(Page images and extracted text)
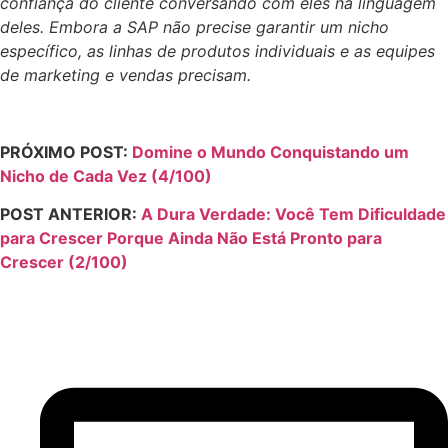
confiança do cliente conversando com eles na linguagem
deles. Embora a SAP não precise garantir um nicho
específico, as linhas de produtos individuais e as equipes
de marketing e vendas precisam.
PRÓXIMO POST:
Domine o Mundo Conquistando um
Nicho de Cada Vez (4/100)
POST ANTERIOR:
A Dura Verdade: Você Tem Dificuldade
para Crescer Porque Ainda Não Está Pronto para
Crescer (2/100)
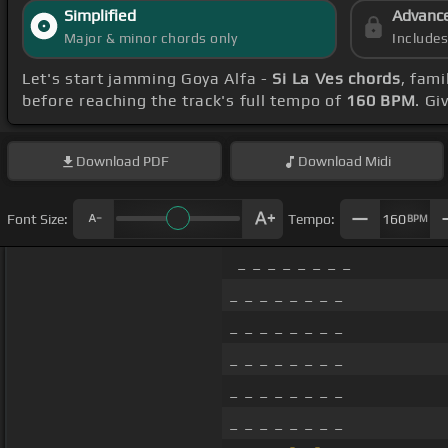
Simplified
Advanc
Major & minor chords only
Include
Let's start jamming Goya Alfa -
Si La Ves chords
, fami
before reaching the track's full tempo of
160 BPM
. Gi
Download
PDF
Download
Midi
Font Size:
Tempo:
160
BPM
_ _ _ _ _ _ _ _
_ _ _ _ _ _ _ _
_ _ _ _ _ _ _ _
_ _ _ _ _ _ _ _
_ _ _ _ _ _ _ _
_ _ _ _ _ _ _ _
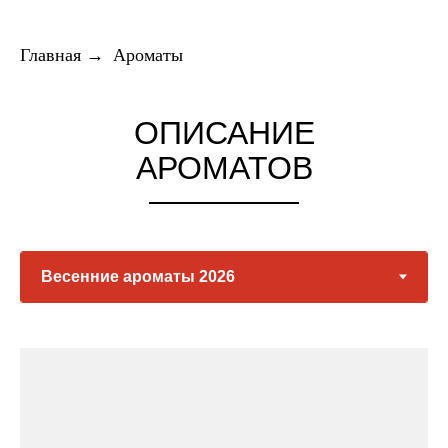
Главная
→
Ароматы
ОПИСАНИЕ
АРОМАТОВ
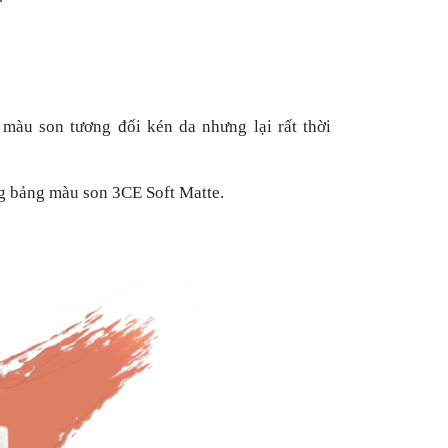
àu son tương đối kén da nhưng lại rất thời
g bảng màu son 3CE Soft Matte.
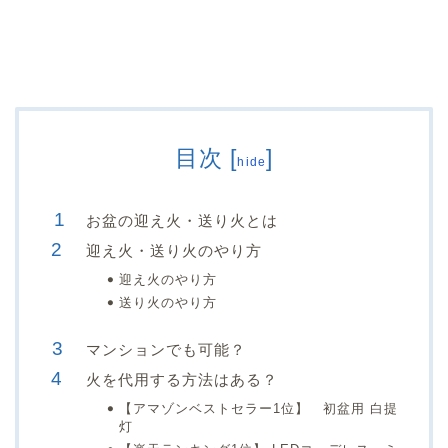
目次
[
]
hide
お盆の迎え火・送り火とは
迎え火・送り火のやり方
迎え火のやり方
送り火のやり方
マンションでも可能？
火を代用する方法はある？
【アマゾンベストセラー1位】 初盆用 白提
灯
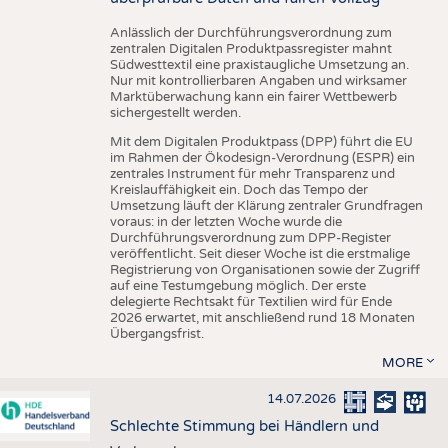
Anlässlich der Durchführungsverordnung zum
zentralen Digitalen Produktpassregister mahnt
Südwesttextil eine praxistaugliche Umsetzung an.
Nur mit kontrollierbaren Angaben und wirksamer
Marktüberwachung kann ein fairer Wettbewerb
sichergestellt werden.
Mit dem Digitalen Produktpass (DPP) führt die EU
im Rahmen der Ökodesign-Verordnung (ESPR) ein
zentrales Instrument für mehr Transparenz und
Kreislauffähigkeit ein. Doch das Tempo der
Umsetzung läuft der Klärung zentraler Grundfragen
voraus: in der letzten Woche wurde die
Durchführungsverordnung zum DPP-Register
veröffentlicht. Seit dieser Woche ist die erstmalige
Registrierung von Organisationen sowie der Zugriff
auf eine Testumgebung möglich. Der erste
delegierte Rechtsakt für Textilien wird für Ende
2026 erwartet, mit anschließend rund 18 Monaten
Übergangsfrist.
MORE
14.07.2026
Schlechte Stimmung bei Händlern und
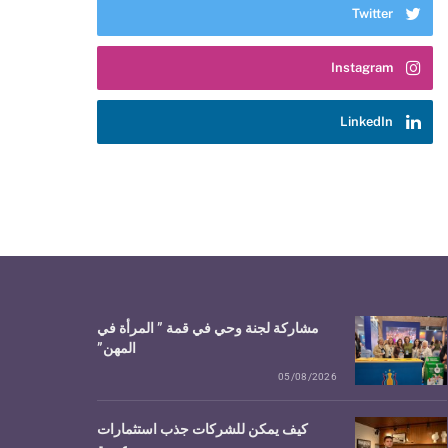
Twitter
Instagram
LinkedIn
مشاركة لجنة وحي في قمة ” المرأة في
المهن”
05/08/2026
كيف يمكن للشركات جذب استثمارات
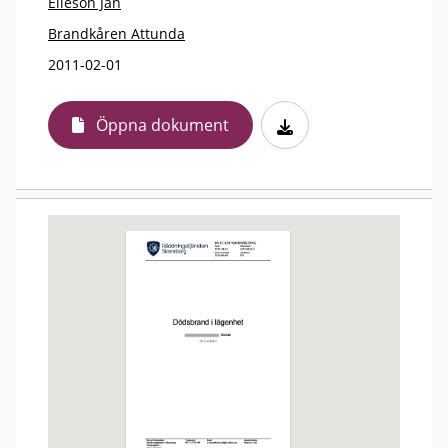
Elieson Jan
Brandkåren Attunda
2011-02-01
Öppna dokument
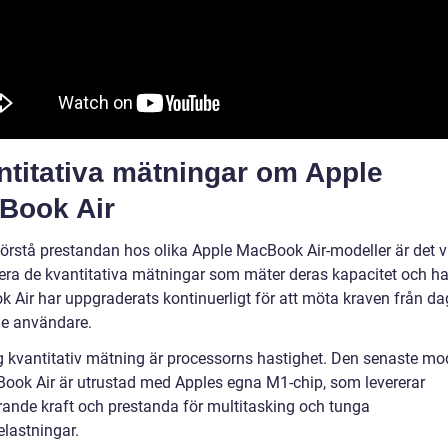
ntitativa mätningar om Apple
Book Air
förstå prestandan hos olika Apple MacBook Air-modeller är det vi
dera de kvantitativa mätningar som mäter deras kapacitet och ha
 Air har uppgraderats kontinuerligt för att möta kraven från d
e användare.
ig kvantitativ mätning är processorns hastighet. Den senaste mo
ook Air är utrustad med Apples egna M1-chip, som levererar
ande kraft och prestanda för multitasking och tunga
elastningar.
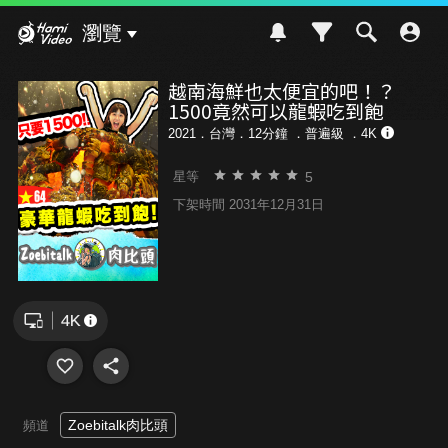
Hami Video
瀏覽
越南海鮮也太便宜的吧！？
1500竟然可以龍蝦吃到飽
2021．台灣．12分鐘 ．
普遍級
．4K
5
星等
下架時間 2031年12月31日
Zoebitalk肉比頭
頻道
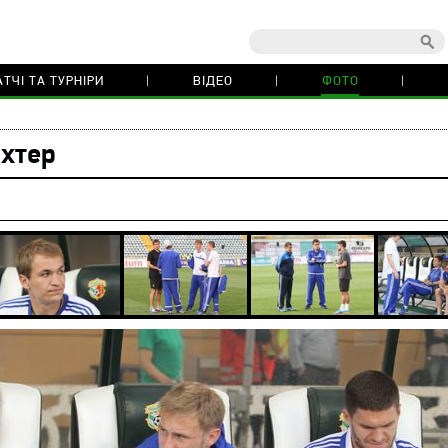
ТЧІ ТА ТУРНІРИ
ВІДЕО
ФОТО
хтер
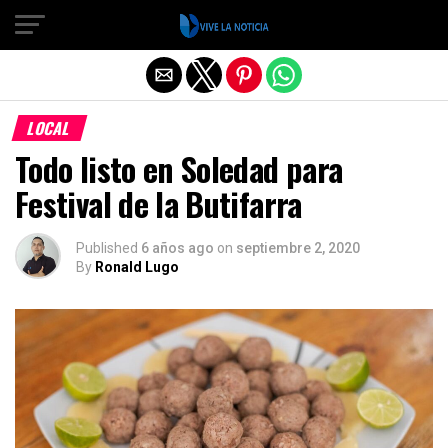
Salir de la versión móvil
LOCAL
Todo listo en Soledad para
Festival de la Butifarra
Published
6 años ago
on
septiembre 2, 2020
By
Ronald Lugo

- **WORK ORDER**: The answer must be a single number: the count of lines above that contain "Woche".

- **SOLUTION TO THE PROBLEM**: 2